What can be done: from circularity to governance
The Unep report does not limit itself to diagnosis: it also outlines some proposals. The first is that of thecircular economy applied to construction: construction debris, hitherto treated as waste for disposal, can become recycled aggregates. The most recent research confirms that recycled concrete, properly processed, can replace between 20 and 30 percent of natural sand without compromising structural strength. The global construction industry generates about three billion tons of rubble each year: if even 30 percent were recovered as aggregate, it would offset 900 million tons of primary extraction.
The second direction is governance. Unep calls for governments to recognize sand as a strategic resource rather than a mere commodity, to price its value by including environmental and social costs, to develop international standards for marine dredging, and to explicitly ban extraction on beaches, which are critical for coastal resilience.
The third, perhaps the most difficult, is cultural: to stop viewing construction activities as resource-neutral.

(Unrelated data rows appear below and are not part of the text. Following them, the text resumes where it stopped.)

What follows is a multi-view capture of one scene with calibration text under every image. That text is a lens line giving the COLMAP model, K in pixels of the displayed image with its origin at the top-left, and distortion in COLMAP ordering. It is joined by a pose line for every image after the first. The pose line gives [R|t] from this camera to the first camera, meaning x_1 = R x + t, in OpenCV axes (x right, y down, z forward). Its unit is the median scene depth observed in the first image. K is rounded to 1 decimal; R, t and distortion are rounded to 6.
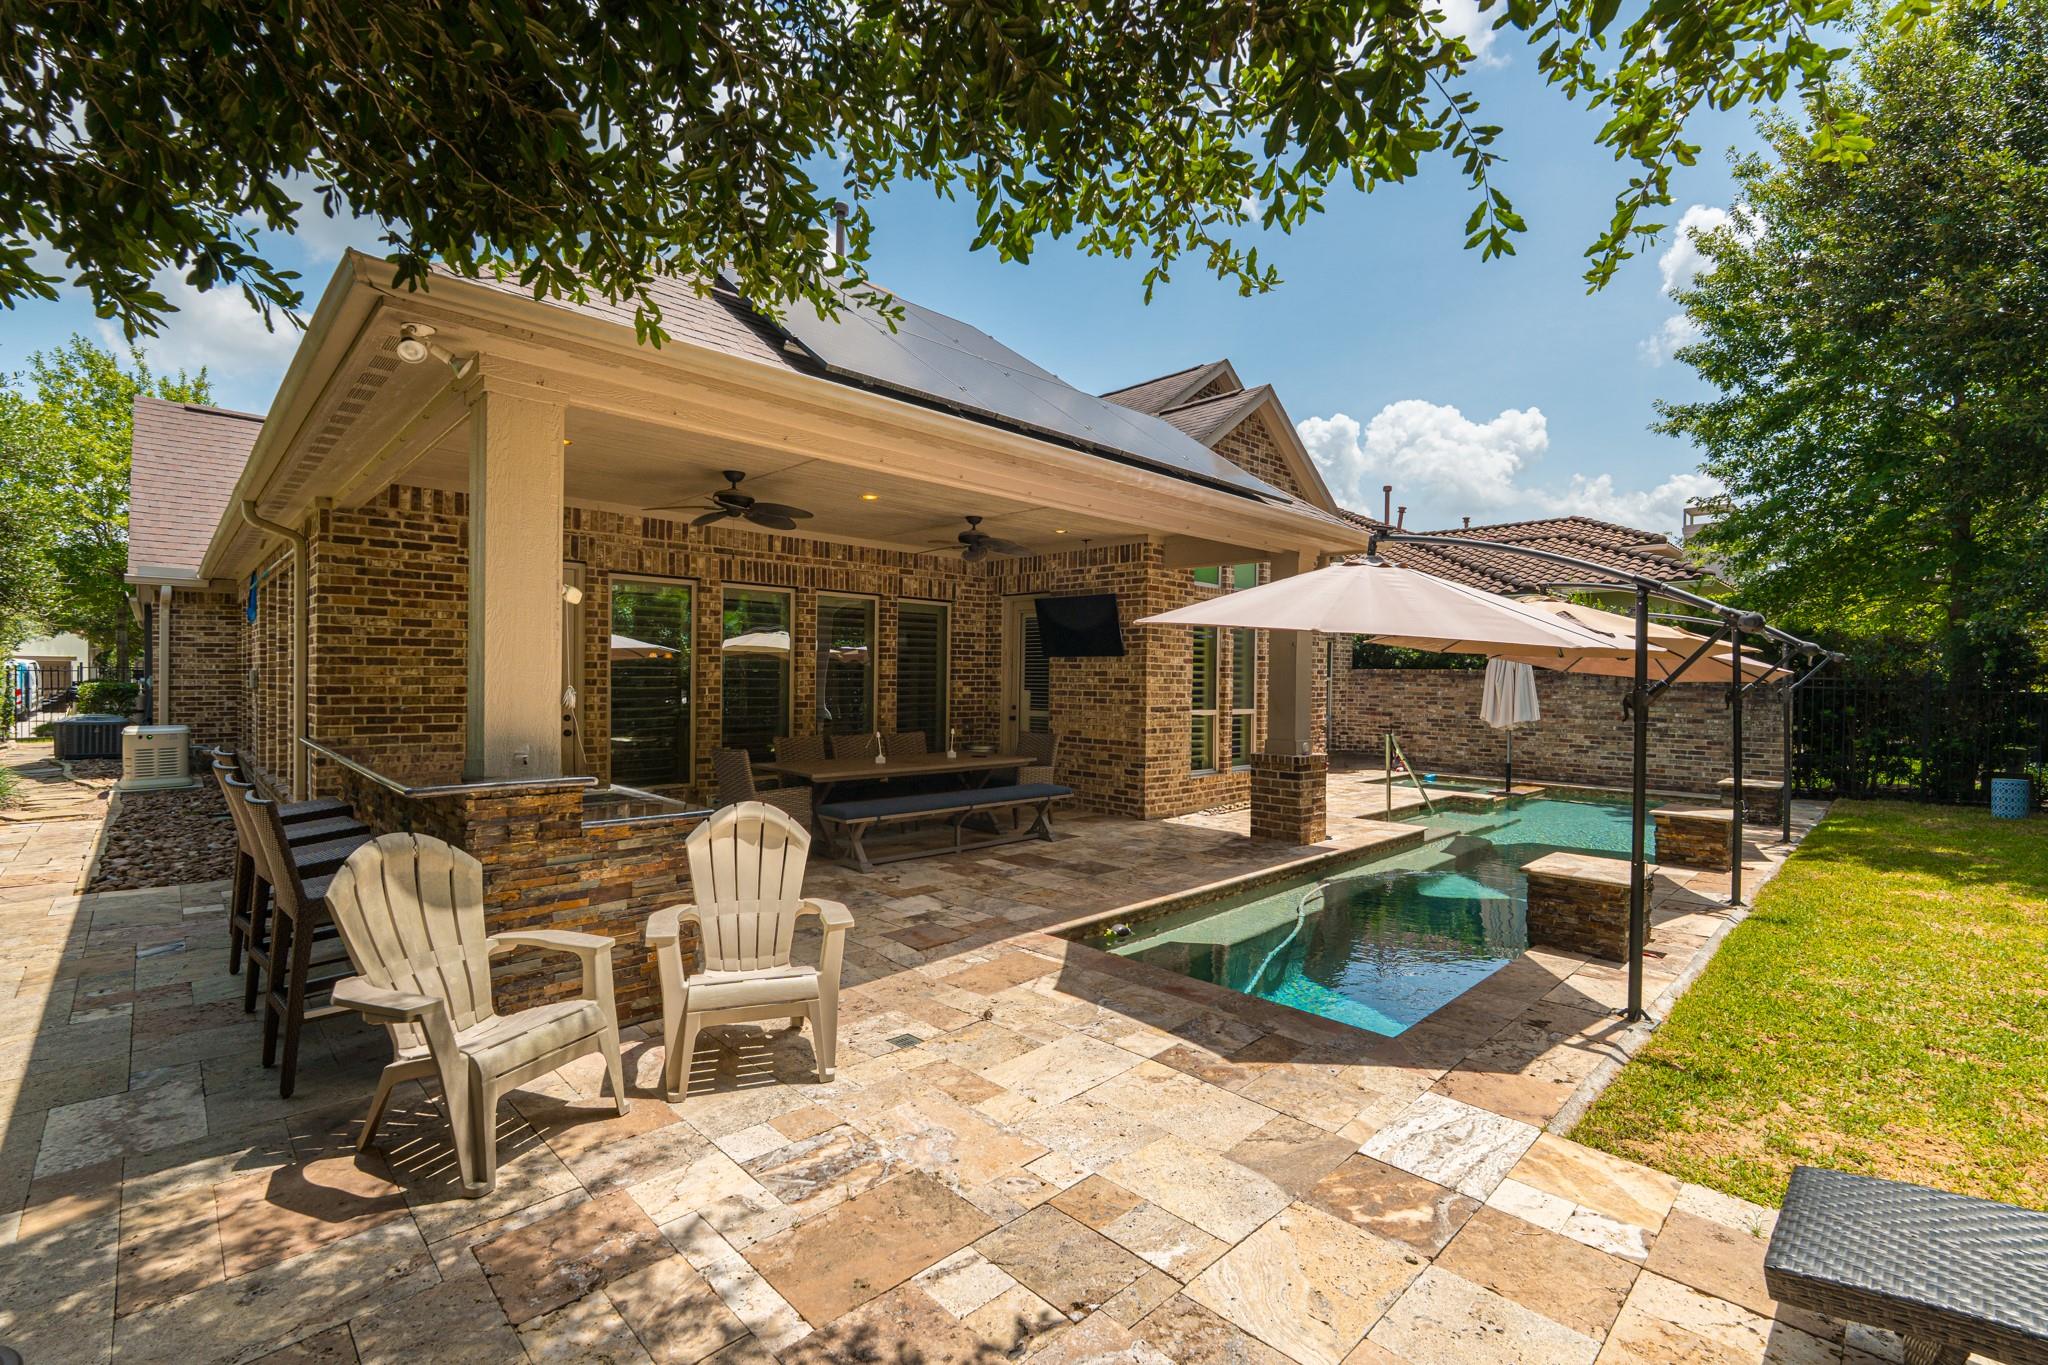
lens RADIAL K [[915.8, 0, 1024.6], [0, 915.8, 677.9], [0, 0, 1]] dist [-0.001996, -0.000333]
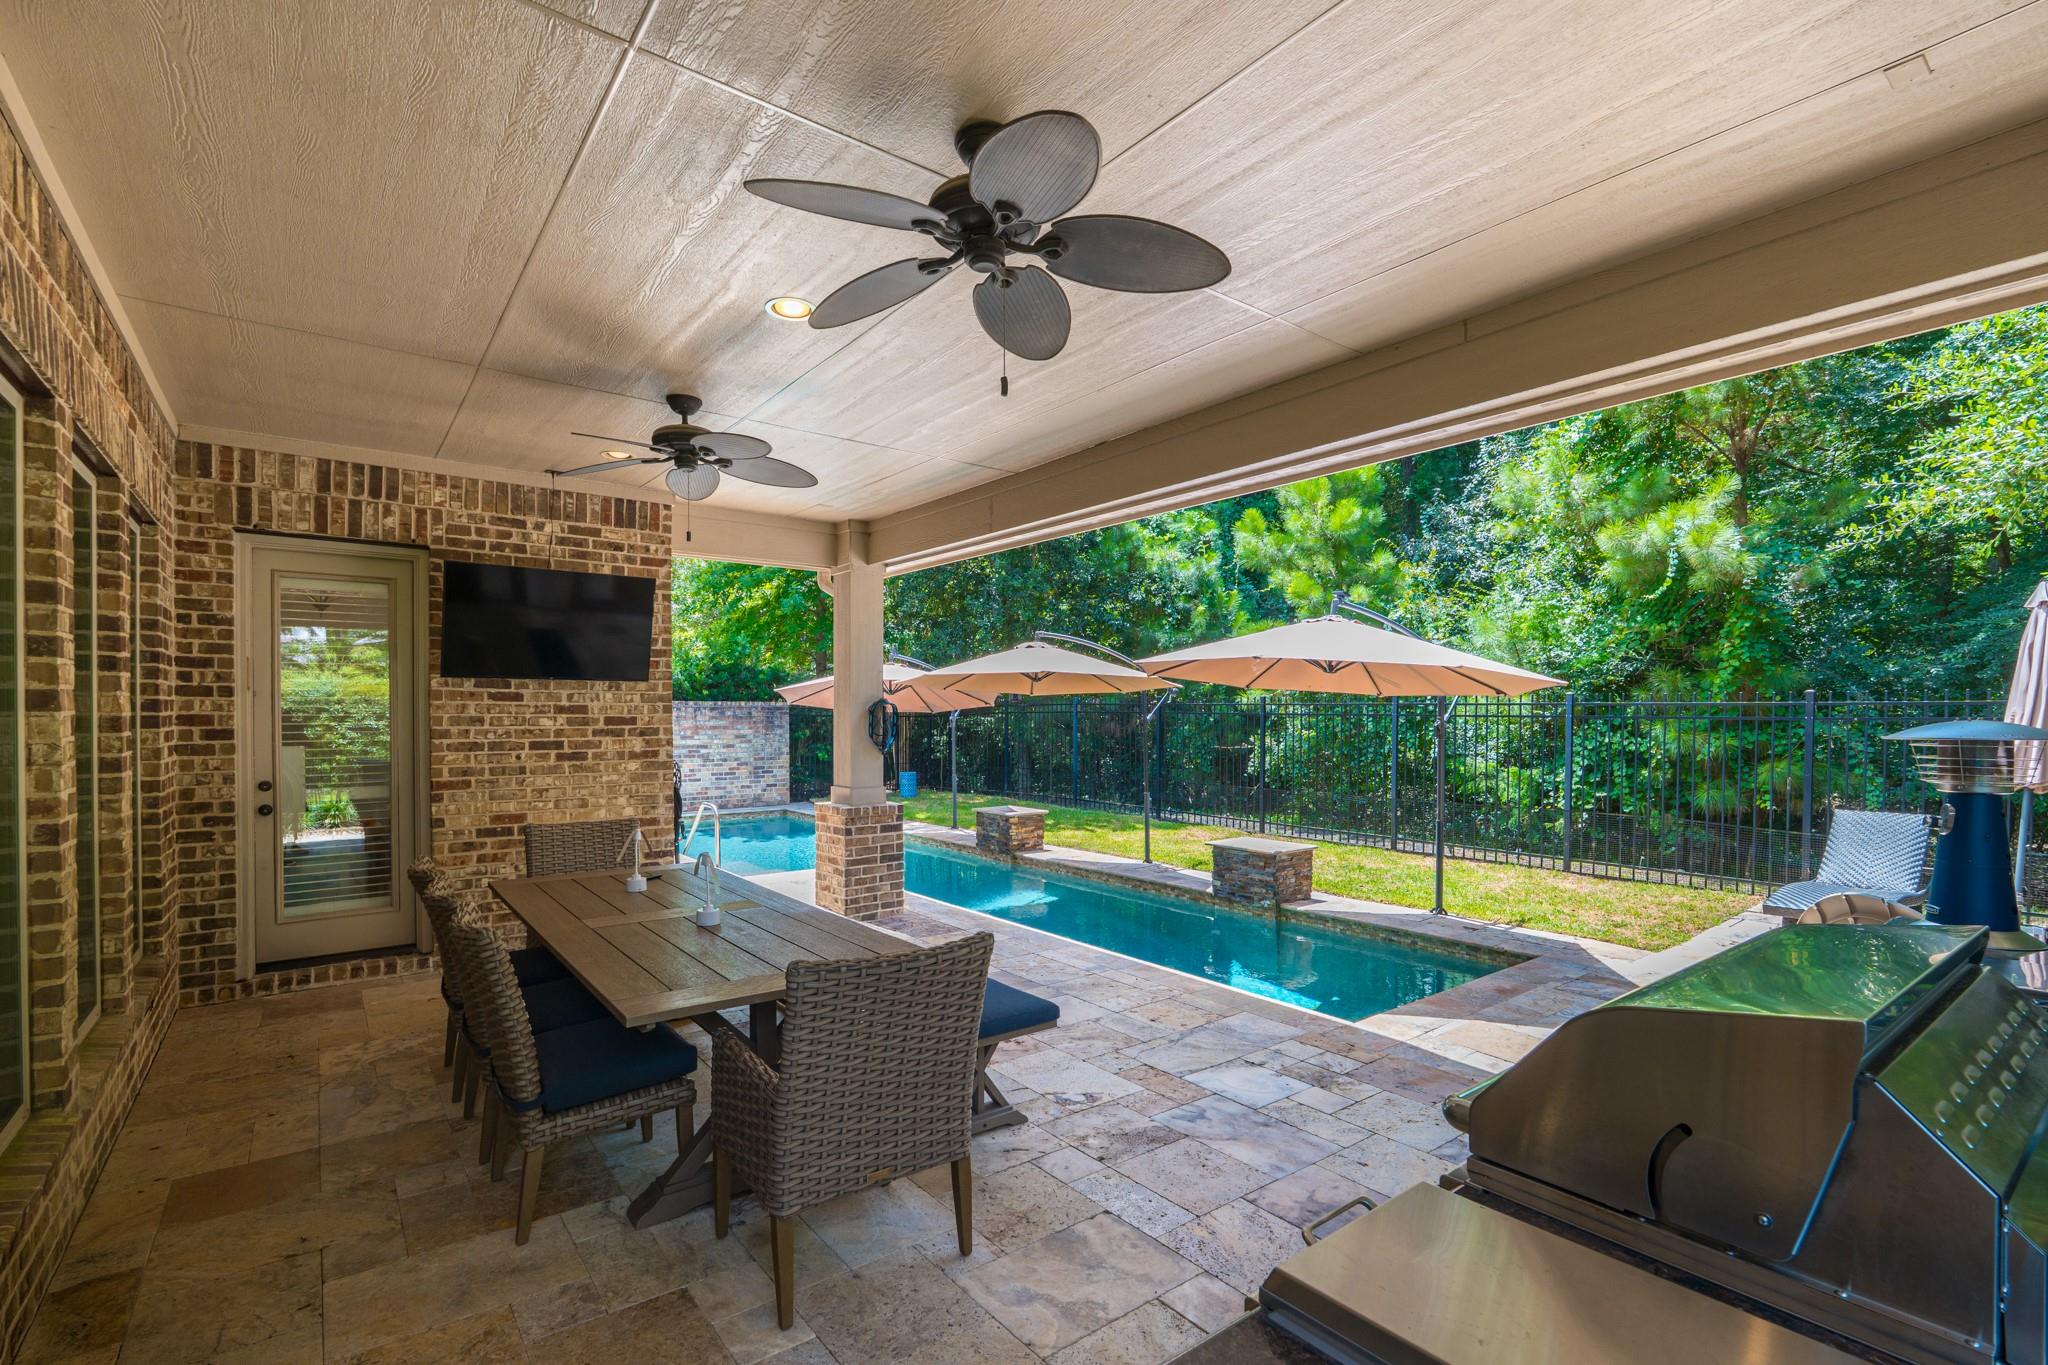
lens RADIAL K [[915.8, 0, 1005.2], [0, 915.8, 717.9], [0, 0, 1]] dist [-0.001996, -0.000333]
pose [[0.122886, -0.017410, 0.992268, -0.528677], [0.002649, 0.999848, 0.017215, -0.009933], [-0.992417, 0.000513, 0.122913, 0.757866]]
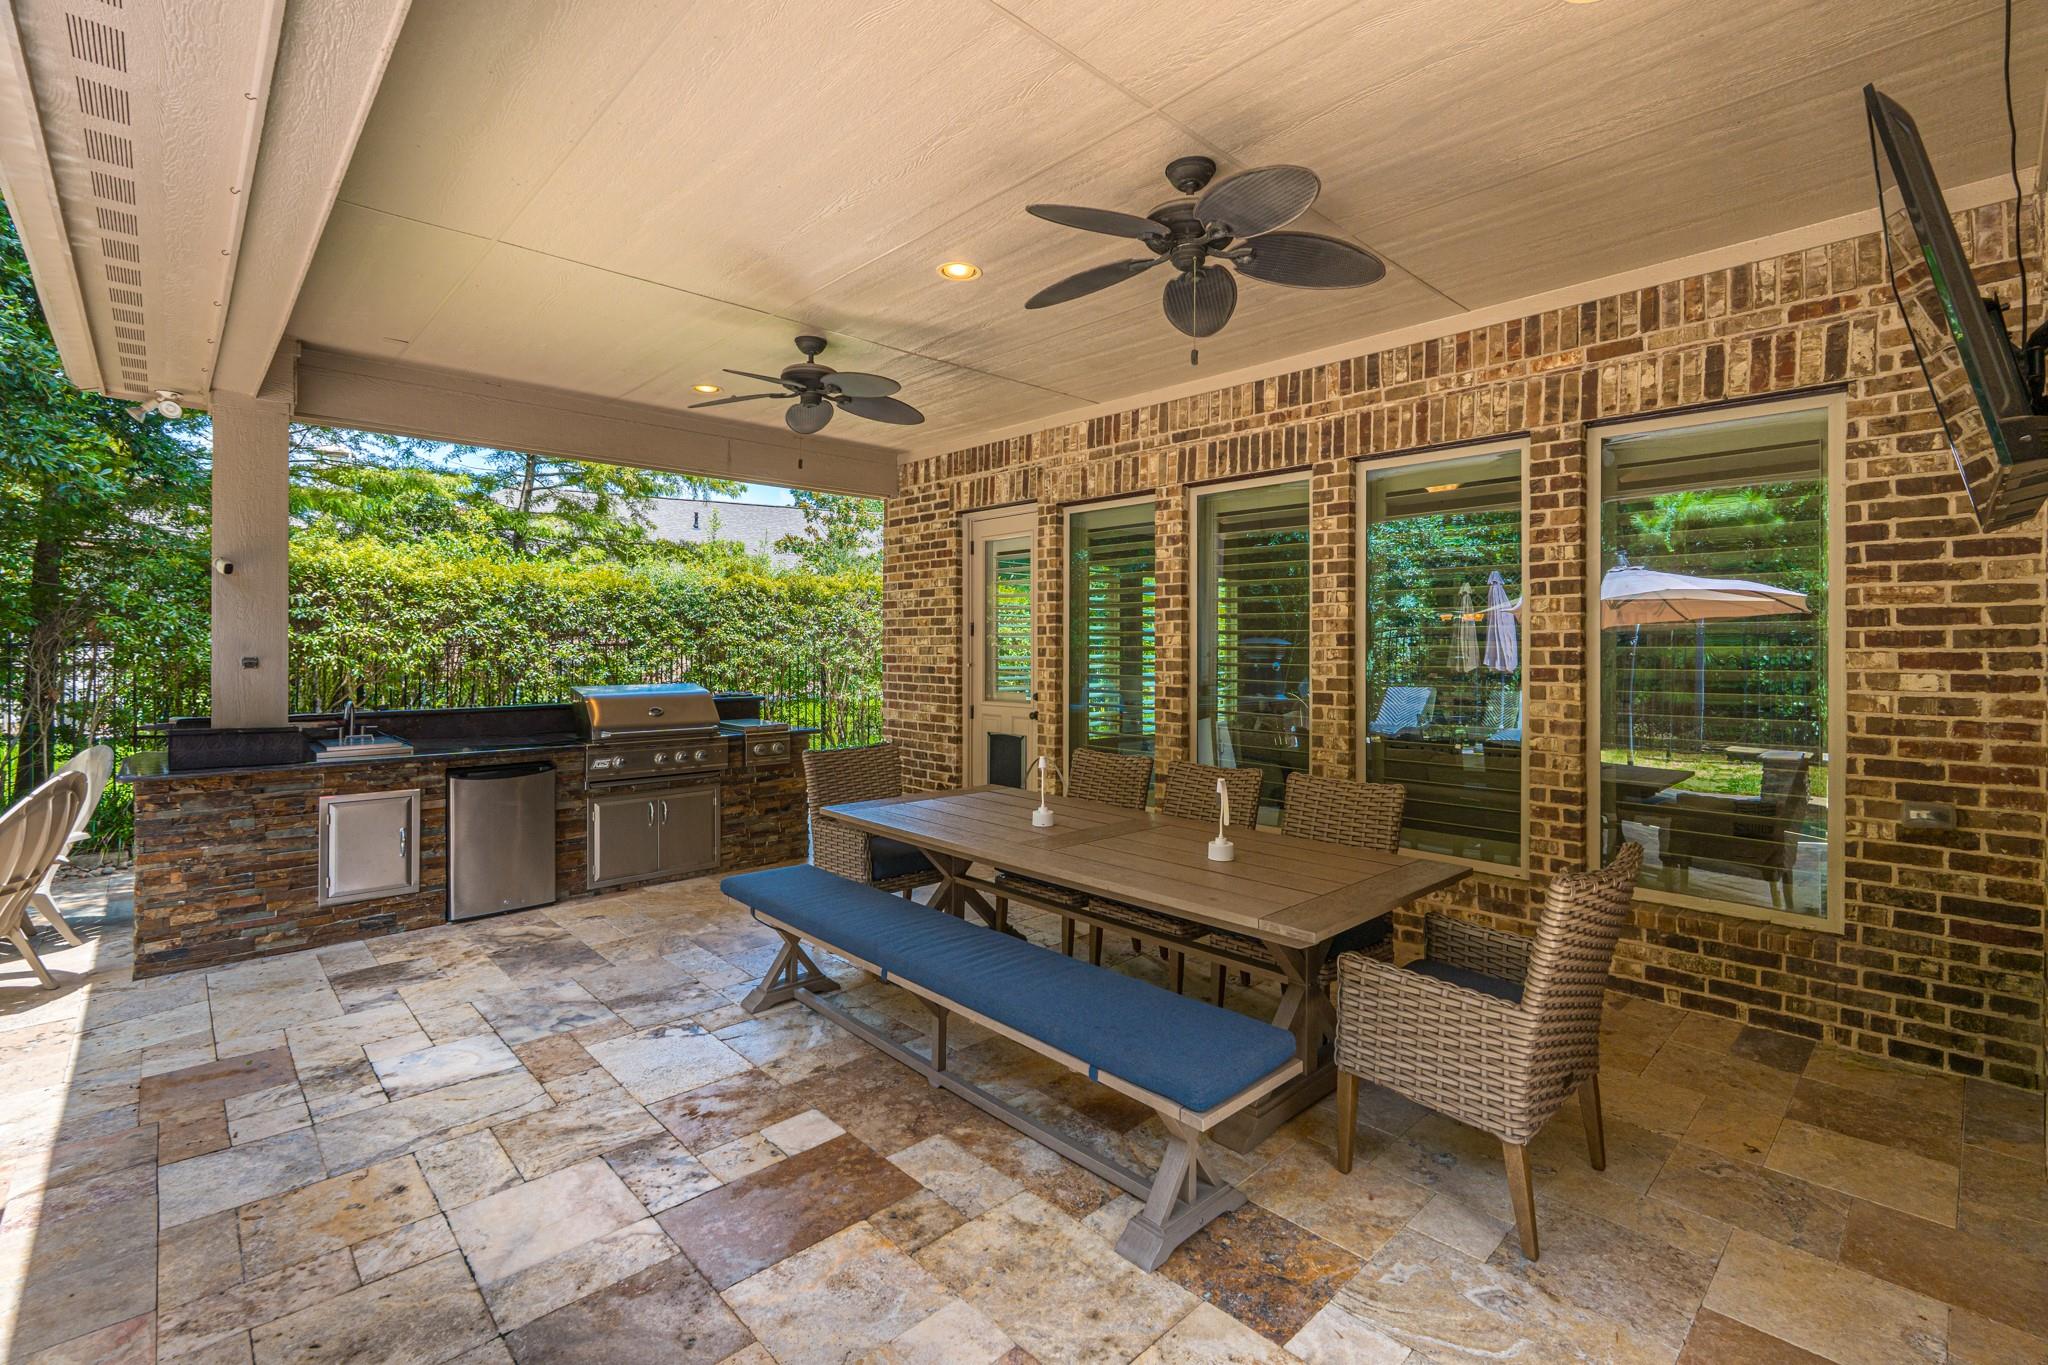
lens RADIAL K [[915.8, 0, 1034.6], [0, 915.8, 653.1], [0, 0, 1]] dist [-0.001996, -0.000333]
pose [[-0.015891, -0.003629, -0.999867, 0.284066], [-0.004535, 0.999983, -0.003558, 0.007531], [0.999863, 0.004478, -0.015907, 0.939017]]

Every square meter of concrete, every kilometer of asphalt, every man-made island has an extractive cost that so far has not been accounted for. It is the same mistake made with CO₂, with plastics, with deforestation: treating the physical limits of the planet as irrelevant externalities, until they become manifest crises.
The speck we don’t see
There is something metaphorical about the fact that the sand crisis is so difficult to see. Sand is an invisible material: it hides in the concrete of buildings, in the asphalt of streets, in the glass of our screens. We carry it with us everywhere without knowing it. And that is perhaps why its disappearance from the seabed, from river deltas, from the coasts of Southeast Asia and West Africa, does not generate the same emotional response as a retreating glacier or a burning forest.
Yet the stakes are very high. Losing live sand means losing the natural defenses of thousands of miles of coastline. It means jeopardizing the food security of those who make their living from fishing in river deltas. It means accelerating erosion just as the sea is advancing. As the Unep report explains, it is a problem of today, not tomorrow.